Terminals now overflow with more drinking options than ever, catering to “wine fans, whiskey buffs, and everything in between,” while airlines are enjoying boosts to their profitability by pushing drinks—both literally and figuratively—up and down the aisle. Newspapers, magazines and websites devote space to cataloguing the best places to drink before or after a flight, further normalizing the idea that the only way to “survive” something as truly “awful” as a layover is by downing some cocktails. Taken together, the visible nexus between flying and alcohol has never seemed so patently, troublingly snug.

Why care? Well, the risks posed by drunk flyers and impaired pilots alone should reasonably be enough to engender something other than our dead-eyed acquiescence to the ever-blurring lines between keggers and coach, binging and boarding. If not, there are other sobering and compelling grounds to stop and examine the dimensions of this phenomenon.

First off, it is estimated that approximately ten percent of Americans report being in recovery from alcohol or drug addiction, and that another seven percent or so currently have a drinking problem. Round up for the several million additional people who engage in risky, binge drinking patterns that could easily lead to a diagnosable drinking problem, and we’re easily talking about 20% of the adult population who would be well-served by traveling through a less aggressively spirited gateway to their destination. In fact, in the years I spent counseling addicted attorneys and judges about how to get and stay sober, it was no coincidence that a commonly-expressed fear about returning to work was the potential exposure to that hot zone of alcohol otherwise known as flying.

But those are just the slam-dunks, the no-brainers. What about those people who drink socially, or moderately, you say? There’s an argument that they, too, might want to pause and evaluate the subtle and not-so-subtle ways they’re being nudged to tilt one back en route. Ever notice the tantalizing pictures of alcohol now lining many airline jetways, priming passengers’ thirsts as they filter towards what they are usually expecting to be a stressful and uncomfortable couple of hours? That’s after they’ve walked past more places to buy alcohol than coffee or books. Through thoughtfully constructed environments and carefully orchestrated behavioral cues that encourage us to drink as part of the routine travel experience, it’s not a stretch to say that air travel is actively contributing to a major public health problem.

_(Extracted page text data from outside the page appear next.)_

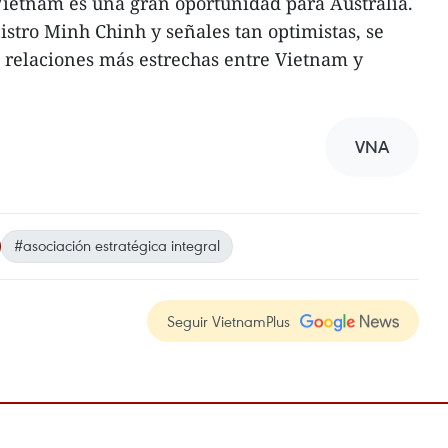
 Vietnam es una gran oportunidad para Australia.
istro Minh Chinh y señales tan optimistas, se
 relaciones más estrechas entre Vietnam y
VNA
#asociación estratégica integral
Seguir VietnamPlus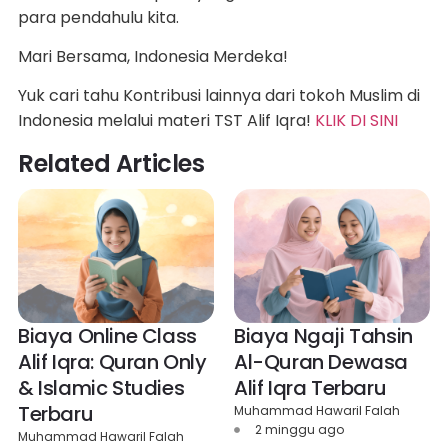
para pendahulu kita.
Mari Bersama, Indonesia Merdeka!
Yuk cari tahu Kontribusi lainnya dari tokoh Muslim di
Indonesia melalui materi TST Alif Iqra!
KLIK DI SINI
Related Articles
Biaya Online Class
Biaya Ngaji Tahsin
Alif Iqra: Quran Only
Al-Quran Dewasa
& Islamic Studies
Alif Iqra Terbaru
Terbaru
Muhammad Hawaril Falah
2 minggu ago
Muhammad Hawaril Falah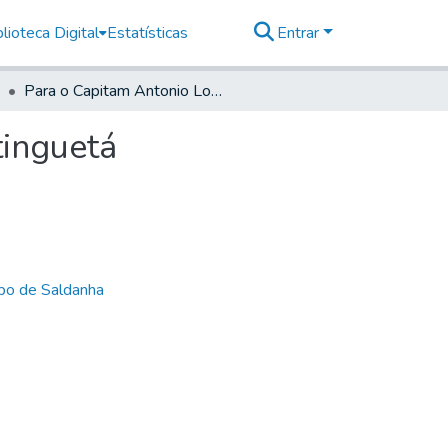
lioteca Digital
Estatísticas
Entrar
Para o Capitam Antonio Lopes de Lavra, em Goaratinguetá
tinguetá
bo de Saldanha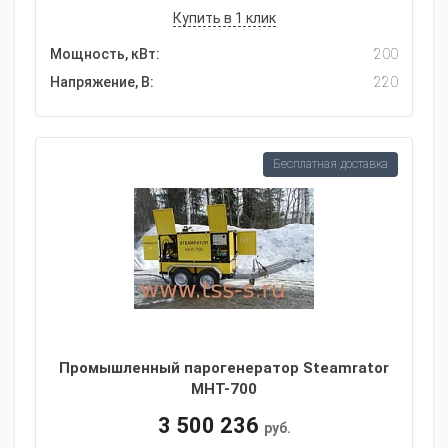
Купить в 1 клик
Мощность, кВт:
200
Напряжение, В:
220
Бесплатная доставка
Промышленный парогенератор Steamrator
МНТ-700
3 500 236
руб.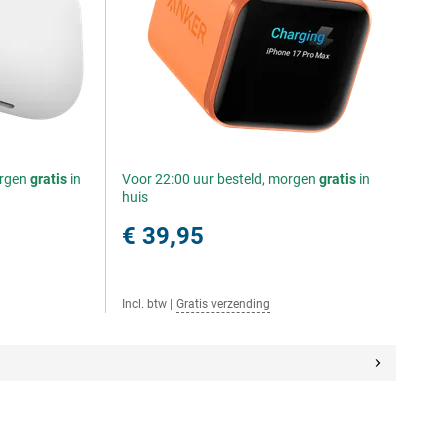
orgen
gratis
in
Voor 22:00 uur besteld, morgen
gratis
in
huis
€ 39,95
Incl. btw
|
Gratis verzending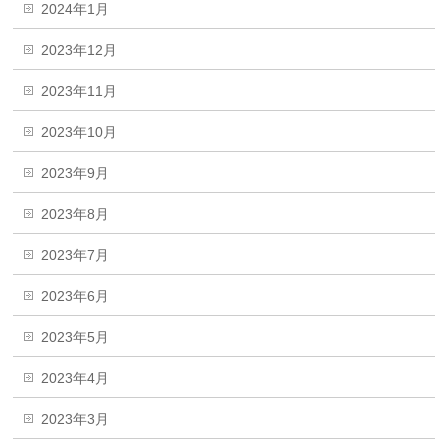
2024年1月
2023年12月
2023年11月
2023年10月
2023年9月
2023年8月
2023年7月
2023年6月
2023年5月
2023年4月
2023年3月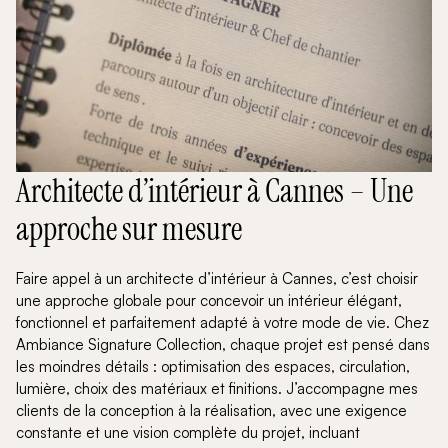
Architecte d’intérieur à Cannes – Une
approche sur mesure
Faire appel à un architecte d’intérieur à Cannes, c’est choisir
une approche globale pour concevoir un intérieur élégant,
fonctionnel et parfaitement adapté à votre mode de vie. Chez
Ambiance Signature Collection, chaque projet est pensé dans
les moindres détails : optimisation des espaces, circulation,
lumière, choix des matériaux et finitions. J’accompagne mes
clients de la conception à la réalisation, avec une exigence
constante et une vision complète du projet, incluant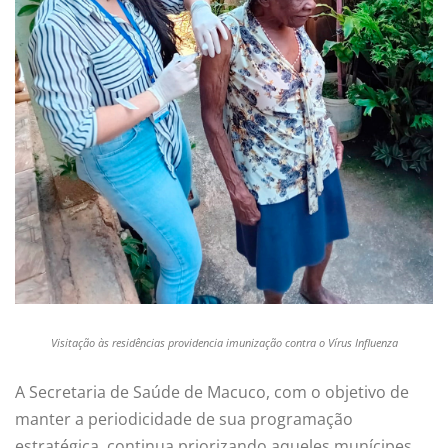
Visitação às residências providencia imunização contra o Vírus Influenza
A Secretaria de Saúde de Macuco, com o objetivo de
manter a periodicidade de sua programação
estratégica, continua priorizando aqueles munícipes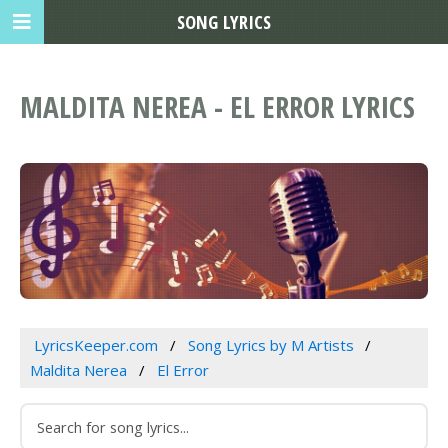
SONG LYRICS
MALDITA NEREA - EL ERROR LYRICS
LyricsKeeper.com
Song Lyrics by M Artists
Maldita Nerea
El Error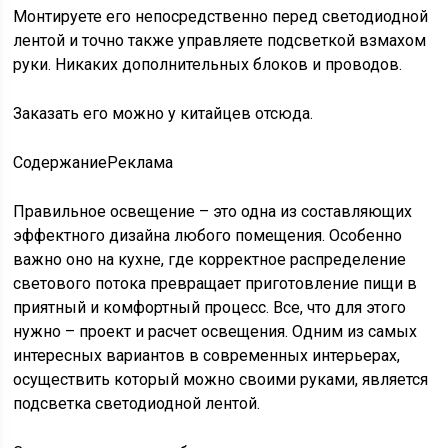
Монтируете его непосредственно перед светодиодной
лентой и точно также управляете подсветкой взмахом
руки. Никаких дополнительных блоков и проводов.
Заказать его можно у китайцев отсюда.
Содержание
Реклама
Правильное освещение – это одна из составляющих
эффектного дизайна любого помещения. Особенно
важно оно на кухне, где корректное распределение
светового потока превращает приготовление пищи в
приятный и комфортный процесс. Все, что для этого
нужно – проект и расчет освещения. Одним из самых
интересных вариантов в современных интерьерах,
осуществить который можно своими руками, является
подсветка светодиодной лентой.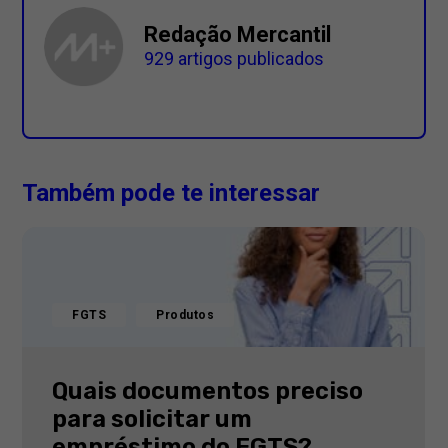
Redação Mercantil
929 artigos publicados
Também pode te interessar
FGTS
Produtos
Quais documentos preciso
para solicitar um
empréstimo do FGTS?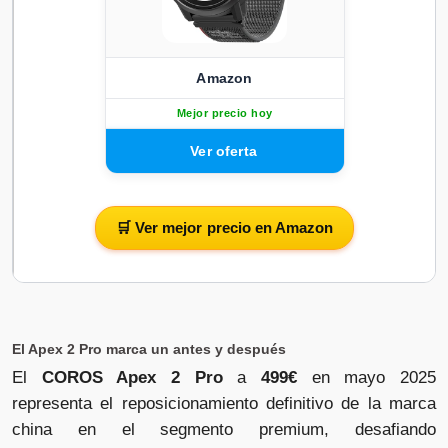
Amazon
Mejor precio hoy
🛒 Ver mejor precio en Amazon
El Apex 2 Pro marca un antes y después
El
COROS Apex 2 Pro
a
499€
en mayo 2025
representa el reposicionamiento definitivo de la marca
china en el segmento premium, desafiando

We’ve long known that alcohol was the fourth leading cause of preventable death overall, and that one in ten deaths among working-aged adults are due to excessive alcohol consumption, but earlier this year, we got a grim warning specifically about the cancer risks of alcohol for everyone, and not just those who lack the capacity for moderation. Analyzing the results of ten years of research from various, well-regarded cancer research organizations, the author of that warning concluded that alcohol is estimated to have caused approximately half a million deaths from cancer in 2012 alone, and that “Promotion of health benefits from drinking at moderate levels is seen increasingly as disingenuous or irrelevant in comparison to the increase in risk of a range of cancers.”

Unruly passengers, drunk pilots and profit-driven prompting towards unhealthy lifestyle choices? Maybe the skies aren’t so friendly after all. While removing alcohol completely from air travel is neither warranted nor realistic, some rational untangling of the two couldn’t hurt.